Assessment of the Natives. Having outlined where and how colonists could extract a living from the Carolina coast, Harriot went to great pains to describe the Algonquian groups already resident in the area. He first assured the readers they had nothing to fear: the Indians had “no edge tooles or weapons, of yron or Steele to offend us with.” They also lacked any defenses for English weapons, having only shields made of bark and armor made of woven twigs. Their towns were small, with only ten to twelve homes on average, and they were organized as chiefdoms under the command of various wereowances. “In respect of us,” Harriot informed his English audience, “they are a people poore, and for want of skill and judgement....” And the fact that they believed their god had created woman first, Harriot implied, was further evidence of their inferiority. In conclusion he reminded readers that were it not for certain English provocations, which were nonetheless justifiable to his mind, the colony might have survived. The Indians, he asserted, gave what they got, and future settlers ought, he believed, to take the lesson into consideration.
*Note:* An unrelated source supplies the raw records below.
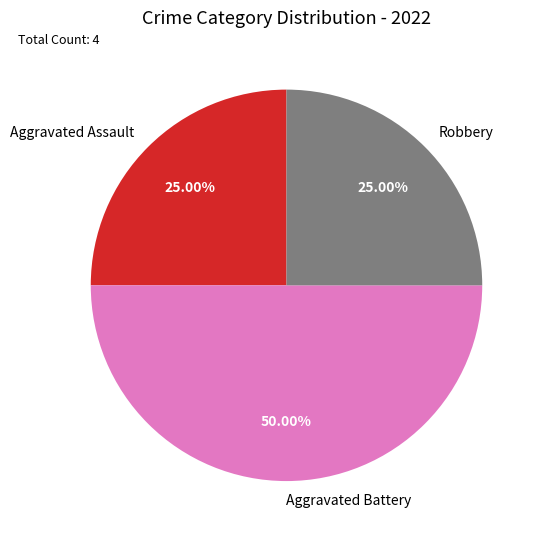

Count the number of slices in the pie.

3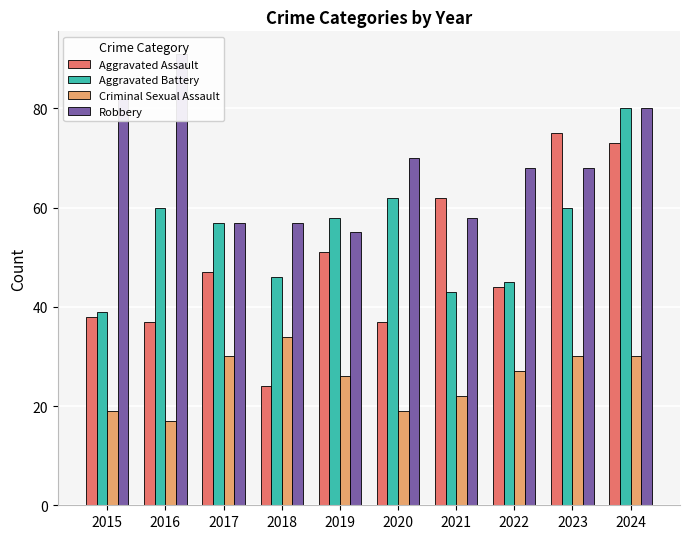

Which category has the highest value in the Aggravated Assault series?

2023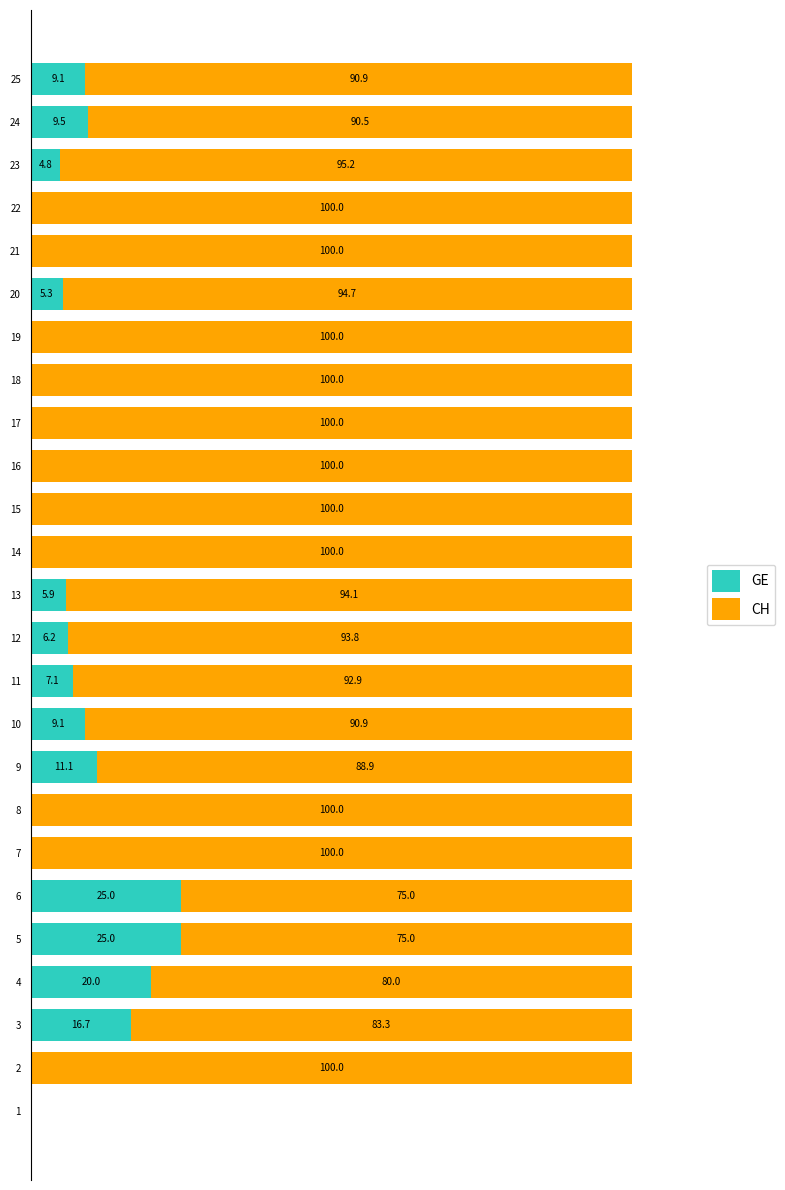

Rank the series by their average value, from lowest to highest.

GE, CH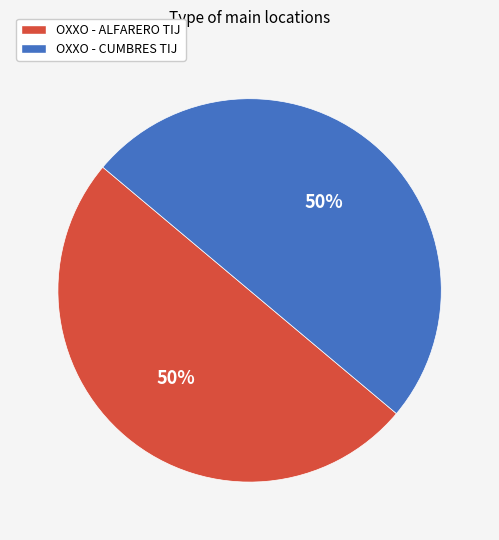

Approximately how many times larger is the value at OXXO - ALFARERO TIJ compared to OXXO - CUMBRES TIJ?

1.0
Impact. A Briefe and True Report of the New Found Land of Virginia sold perhaps two or three hundred copies. However, it was republished two years later complete with engravings of the detailed and naturalistic paintings made by White. The second edition, undertaken by the Flemish printer and engraver Theodor de Bry, was translated into Latin, French, German, and reissued in English. With the addition of the drawings and the accessibility that different translations offered, the book became incredibly popular and was reissued for several decades. Indeed, the story of the first Roanoke colony became standard reading among a literate European population that was fascinated by the New World. One of the most avid readers was John Smith, who later governed the Jamestown colony. Not only did he prefigure his behavior based on what Harriot wrote, but also he took the volume as a model and patterned his own writings about Virginia after it. Harriot’s small book also transformed the way Europeans wrote about the New World. Instead of simply describing native behaviors and the flora and the fauna, those who followed Harriot began to rationalize native cultures and to develop scientifically based interpretations of the land and its human, animal, and vegetable inhabitants in order to calculate the wealth that they might extract from their colonies.
Later Years. Unlike White, Harriot did not return for the second Roanoke colony. Instead he became a favorite in the household of Henry, earl of Northumberland. Although he corresponded with Johannes Kepler, the famous German astronomer and mathematician, Harriot failed to make any further contribution to the sciences. He died of cancer of the nose in 1621.
Thomas Harriot, A Briefe and True Report of the New Found Land of Virginia: The Complete 1590 Theodor de Bry Edition (New York: Dover, 1972);
David Beers Quinn, Set Fair for Roanoke: Voyages and Colonies, 1584–1606 (Chapel Hill: University of North Carolina Press, 1985).